The one the Realtors support is to broaden Proposition 60/90 type transfers among those older individuals, paid for by closing the inherited property loophole for investment properties and the creation of shell corporations to transfer corporate property to avoid reassessment. https://www.oag.ca.gov/system/files/initiatives/pdfs/19-0003%20%28Replacement%20Property%29.pdf
Thanks calwatch for the clarification.
This is from your link – the CAR needs to do a better job at differentiating between the two measures because they sound similar:
Section 1.7. This section eliminates loopholes that improperly allow corporations and other legal entities to acquire business properties without being taxed based on the property’s current fair market value at the time of acquisition.
(a) When a corporation, partnership, limited liability company, other legal entity, or any other person obtains control through direct or indirect ownership or control of more than 50 percent of the voting stock of any corporation, or obtains a majority ownership interest in any partnership, limited liability company, or other legal entity through the purchase or transfer of corporate stock, partnership, or limited liability company interest, or ownership interests in other legal entities, including any purchase or transfer of 50 percent or less of the ownership interest through which control or a majority ownership interest is obtained, the purchase or transfer of that stock or other interest shall be a change in ownership of the real property owned by the corporation, partnership, limited liability company, or other legal entity in which the controlling interest is obtained.
(b) When 90 percent or more of the direct or indirect ownership interests in a legal entity are sold or transferred in a single transaction, the purchase or transfer of the ownership interests is a change in ownership of the real property owned by the legal entity, including the real property owned by legal entities under its control, whether or not any one legal entity or person that is a party to the transaction obtains control, except when the sale or transfer qualifies for an exclusion from change in ownership under any other law or does not result in a change in ownership under
any other law.
(c) For purposes of this section:
(1) “Control” means control as described in subdivision (a).
(2) “Legal entity” means a corporation, partnership, limited liability company, or other legal entity.
(3) “Ownership interests” means corporate voting stock, partnership capital and profits interests, limited liability company membership interests, and other ownership interests in legal entities.
providing housing relief for millions of seniors
This is the part of her letter I find hard to believe. Seniors can already sell and move down to these counties (Alameda, El Dorado, Los Angeles, Orange, Riverside, San Bernardino, San Diego, San Mateo, Santa Clara, Tuolumne, and Ventura) and they think there are millions of seniors who want to buy up in price or move to the boondocks (the remaining counties)????

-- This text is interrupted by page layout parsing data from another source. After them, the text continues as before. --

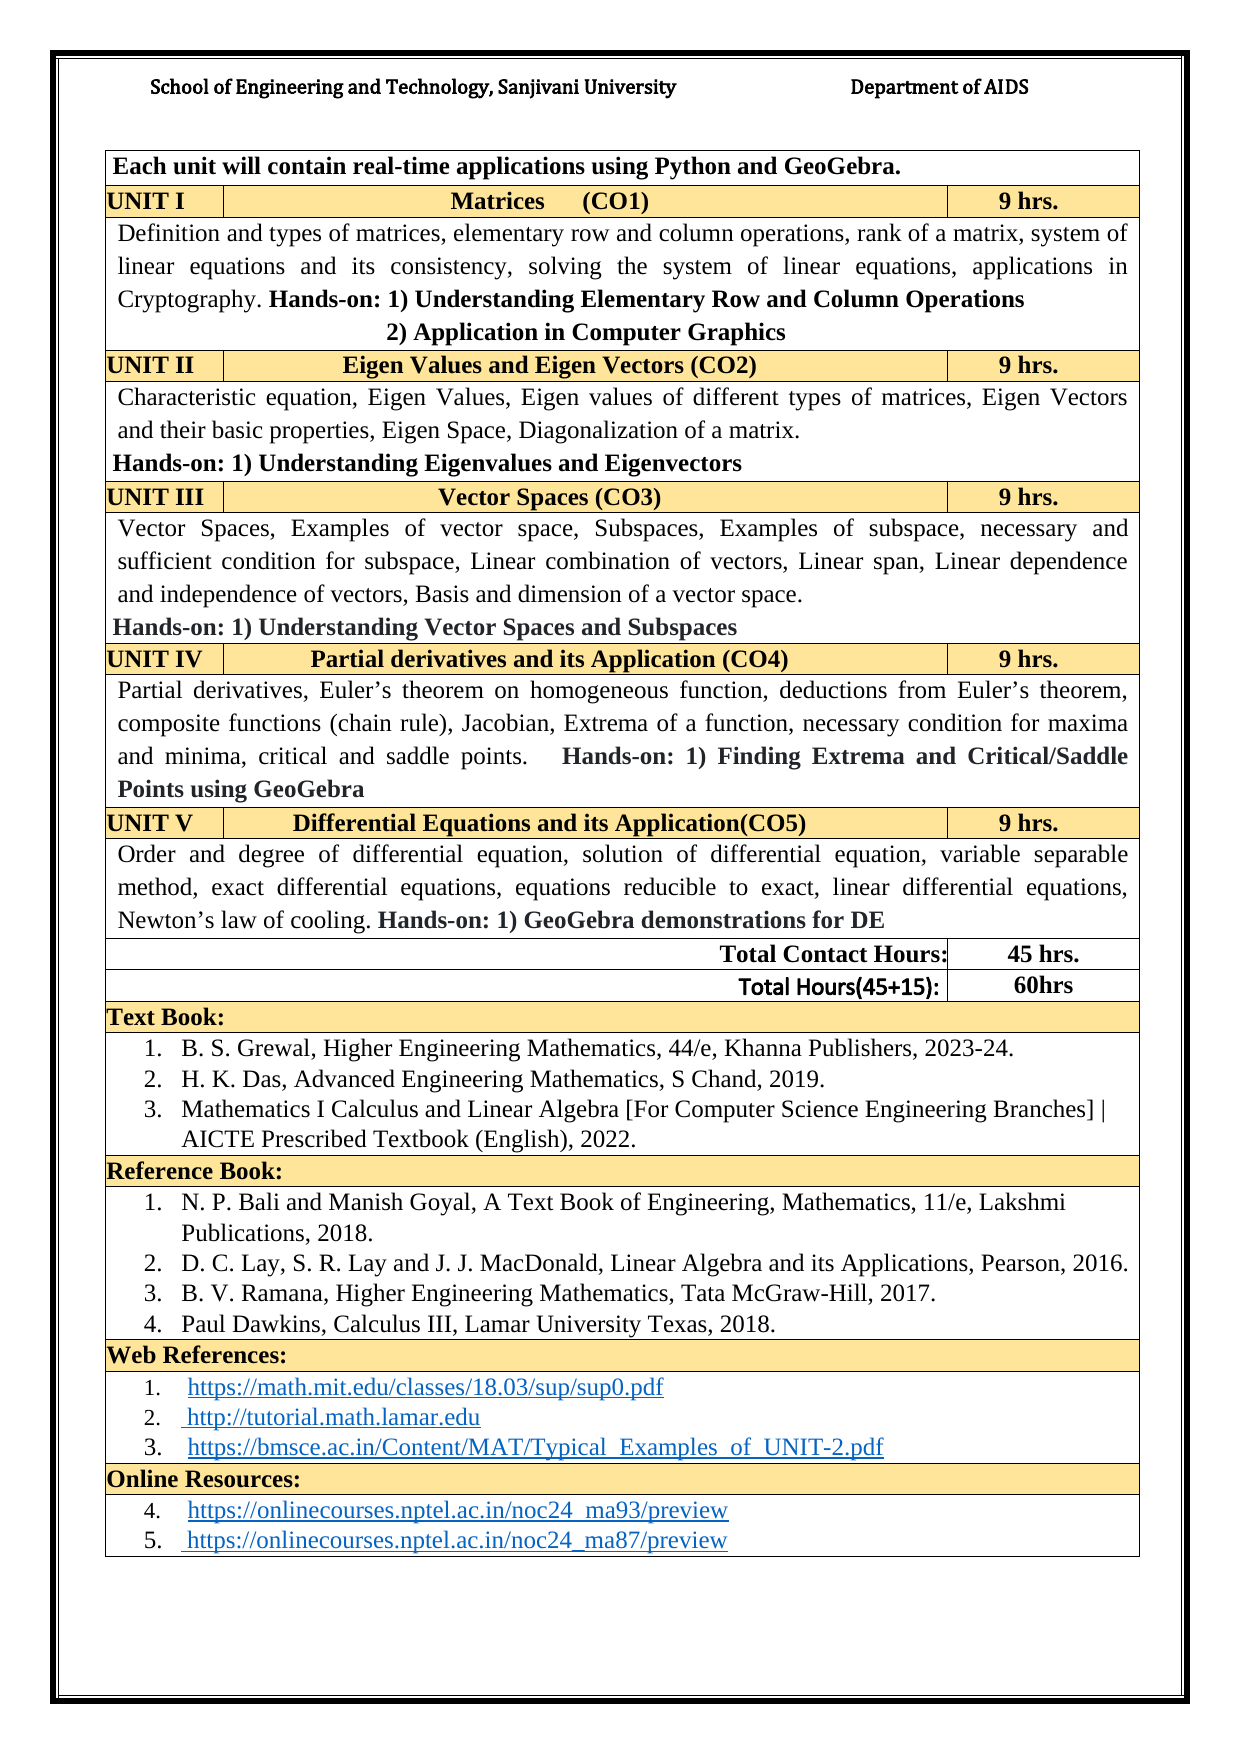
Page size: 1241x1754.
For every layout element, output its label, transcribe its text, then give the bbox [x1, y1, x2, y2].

table_cell Vector Spaces, Examples of vector space, Subspaces, Examples of subspace, necessary and sufficient condition for subspace, Linear combination of vectors, Linear span, Linear dependence and independence of vectors, Basis and dimension of a vector space. Hands-on: 1) Understanding Vector Spaces and Subspaces [106, 513, 1139, 643]
table_cell UNIT II [106, 351, 223, 381]
table_cell Characteristic equation, Eigen Values, Eigen values of different types of matrices, Eigen Vectors and their basic properties, Eigen Space, Diagonalization of a matrix. Hands-on: 1) Understanding Eigenvalues and Eigenvectors [106, 382, 1139, 481]
table_cell Web References: [106, 1340, 1139, 1371]
table_cell UNIT IV [106, 644, 223, 674]
table_cell Each unit will contain real-time applications using Python and GeoGebra. [106, 151, 1139, 185]
table_cell Order and degree of differential equation, solution of differential equation, variable separable method, exact differential equations, equations reducible to exact, linear differential equations, Newton’s law of cooling. Hands-on: 1) GeoGebra demonstrations for DE [106, 839, 1139, 938]
table_cell N. P. Bali and Manish Goyal, A Text Book of Engineering, Mathematics, 11/e, Lakshmi Publications, 2018. D. C. Lay, S. R. Lay and J. J. MacDonald, Linear Algebra and its Applications, Pearson, 2016. B. V. Ramana, Higher Engineering Mathematics, Tata McGraw-Hill, 2017. Paul Dawkins, Calculus III, Lamar University Texas, 2018. [106, 1187, 1139, 1339]
table_cell Partial derivatives, Euler’s theorem on homogeneous function, deductions from Euler’s theorem, composite functions (chain rule), Jacobian, Extrema of a function, necessary condition for maxima and minima, critical and saddle points. Hands-on: 1) Finding Extrema and Critical/Saddle Points using GeoGebra [106, 675, 1139, 807]
table_cell Matrices (CO1) [224, 186, 947, 217]
table_cell Differential Equations and its Application(CO5) [224, 808, 947, 838]
table_cell Partial derivatives and its Application (CO4) [224, 644, 947, 674]
table_cell Total Hours(45+15): [106, 970, 947, 1001]
table_cell Definition and types of matrices, elementary row and column operations, rank of a matrix, system of linear equations and its consistency, solving the system of linear equations, applications in Cryptography. Hands-on: 1) Understanding Elementary Row and Column Operations 2) Application in Computer Graphics [106, 218, 1139, 349]
table_cell Vector Spaces (CO3) [224, 482, 947, 512]
table_cell UNIT I [106, 186, 223, 217]
table_cell 9 hrs. [948, 186, 1139, 217]
table_cell Eigen Values and Eigen Vectors (CO2) [224, 351, 947, 381]
table_cell UNIT III [106, 482, 223, 512]
table_cell 9 hrs. [948, 808, 1139, 838]
table_cell https://onlinecourses.nptel.ac.in/noc24_ma93/preview https://onlinecourses.nptel.ac.in/noc24_ma87/preview [106, 1495, 1139, 1556]
table_cell 60hrs [948, 970, 1139, 1001]
table_cell B. S. Grewal, Higher Engineering Mathematics, 44/e, Khanna Publishers, 2023-24. H. K. Das, Advanced Engineering Mathematics, S Chand, 2019. Mathematics I Calculus and Linear Algebra [For Computer Science Engineering Branches] | AICTE Prescribed Textbook (English), 2022. [106, 1033, 1139, 1155]
table_cell https://math.mit.edu/classes/18.03/sup/sup0.pdf http://tutorial.math.lamar.edu https://bmsce.ac.in/Content/MAT/Typical_Examples_of_UNIT-2.pdf [106, 1372, 1139, 1463]
table_cell Reference Book: [106, 1156, 1139, 1186]
table_cell 9 hrs. [948, 482, 1139, 512]
table_cell 45 hrs. [948, 939, 1139, 969]
table_cell 9 hrs. [948, 644, 1139, 674]
table_cell 9 hrs. [948, 351, 1139, 381]
table_cell Text Book: [106, 1002, 1139, 1032]
table_cell Total Contact Hours: [106, 939, 947, 969]
table_cell Online Resources: [106, 1464, 1139, 1494]
table_cell UNIT V [106, 808, 223, 838]
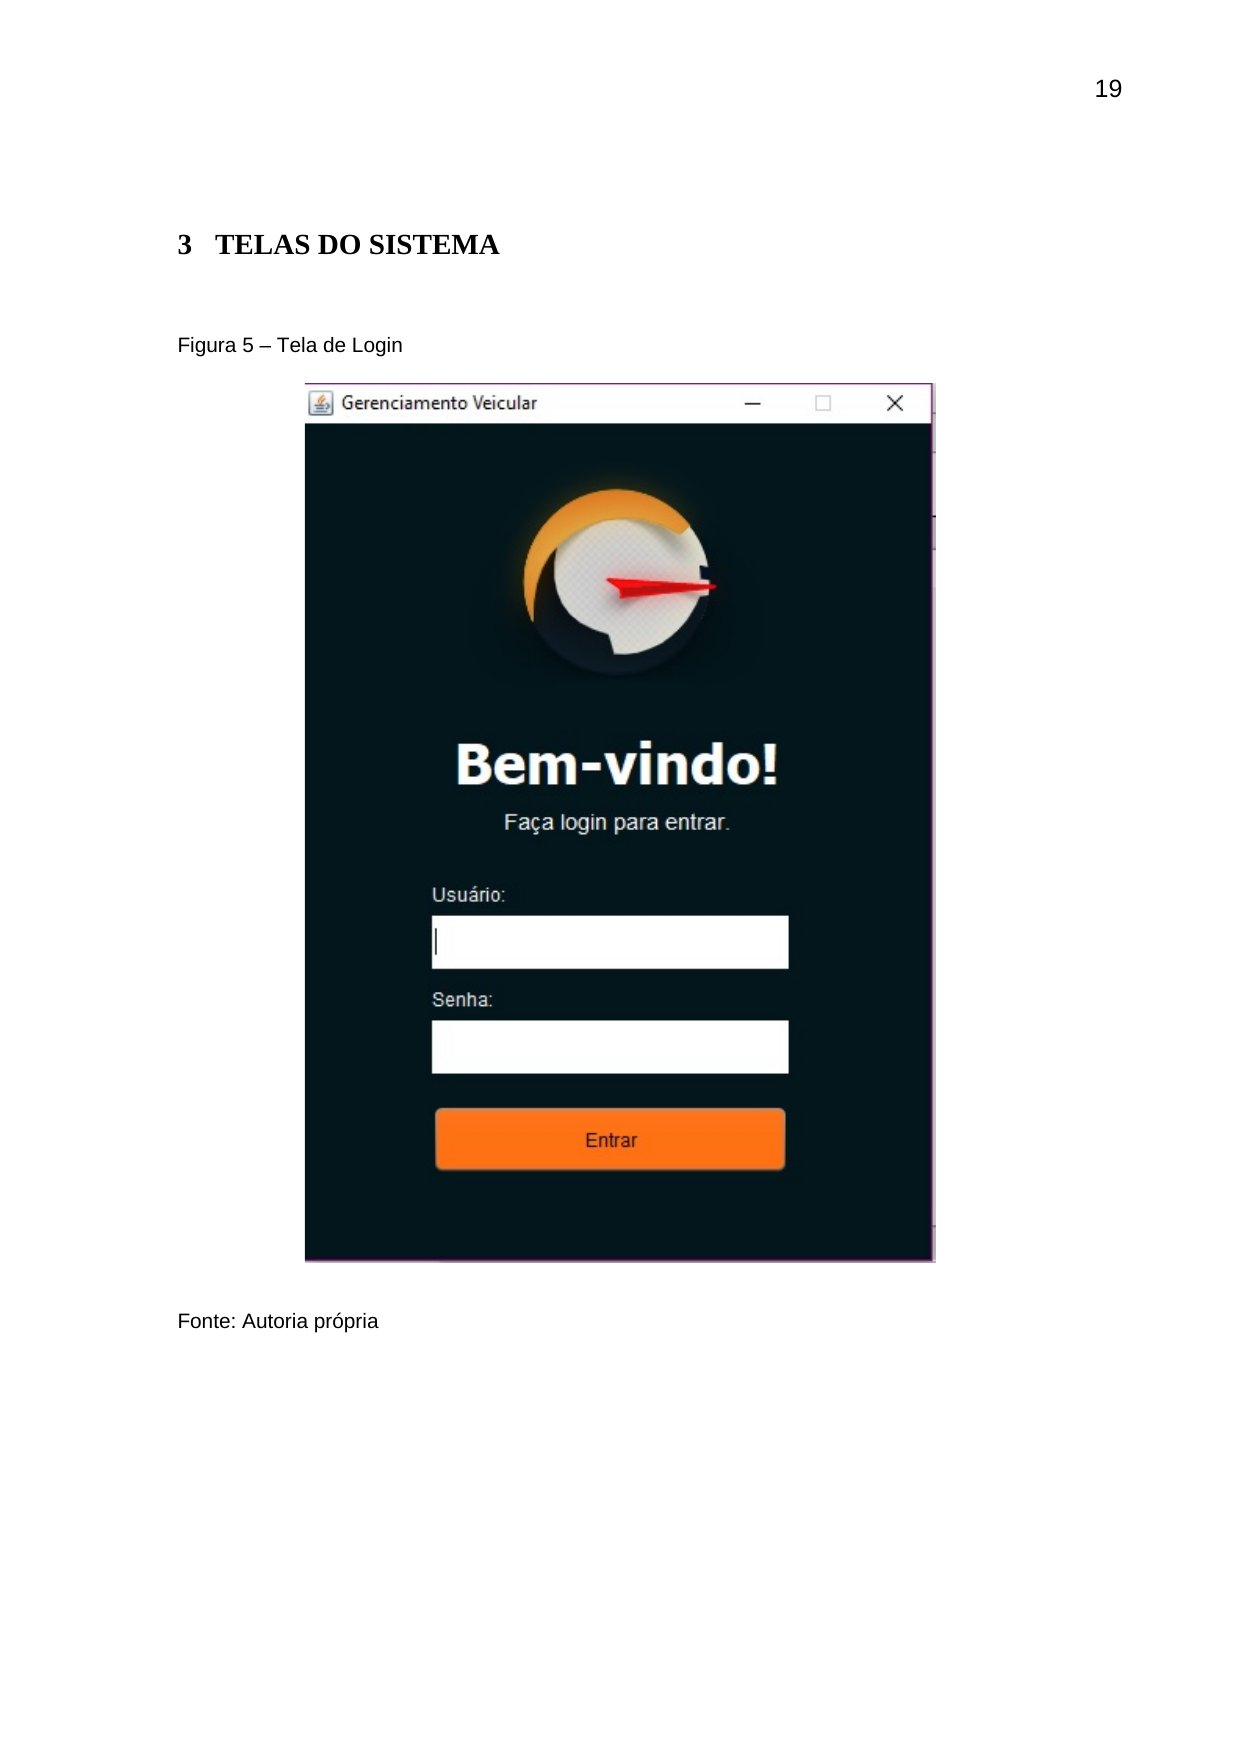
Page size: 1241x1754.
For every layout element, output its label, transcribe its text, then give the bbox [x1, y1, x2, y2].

There will be a few – but millions? Very hard to believe.
According to the Legislative Analyst’s Office there are already 80,000 folks over 55 who are moving without the tax break. This number could definitely increase, especially as many of these over 55 folks are going to be inheriting funds from their parents as they grow older.
With the inheritance tax break repealed, many parents are not going to have to face the decision as to which kid gets the family house, or the loss of the Prop 13 inherited tax base because the funds are split up. This will generate some amount of sales as unless one of the heirs wants to live in the family home, there is no benefit to not splitting up the proceeds amongst multiple heirs. No more need for one heir to buy out the other heirs’ share to keep the family home as an investment property, or have siblings that may not agree share ownership jointly. From an estate planning standpoint, it’s going to be interesting.
The corporate ownership thing is interesting but I’m not sure how that’s going to be enforced. You know that many apartment buildings and developments are owned by a property specific LLC. When the parent of that LLC changes hands, it now triggers re-appraisal, but how would the state know? It would also tend to discourage private REITs and MLPs over publicly traded REITs.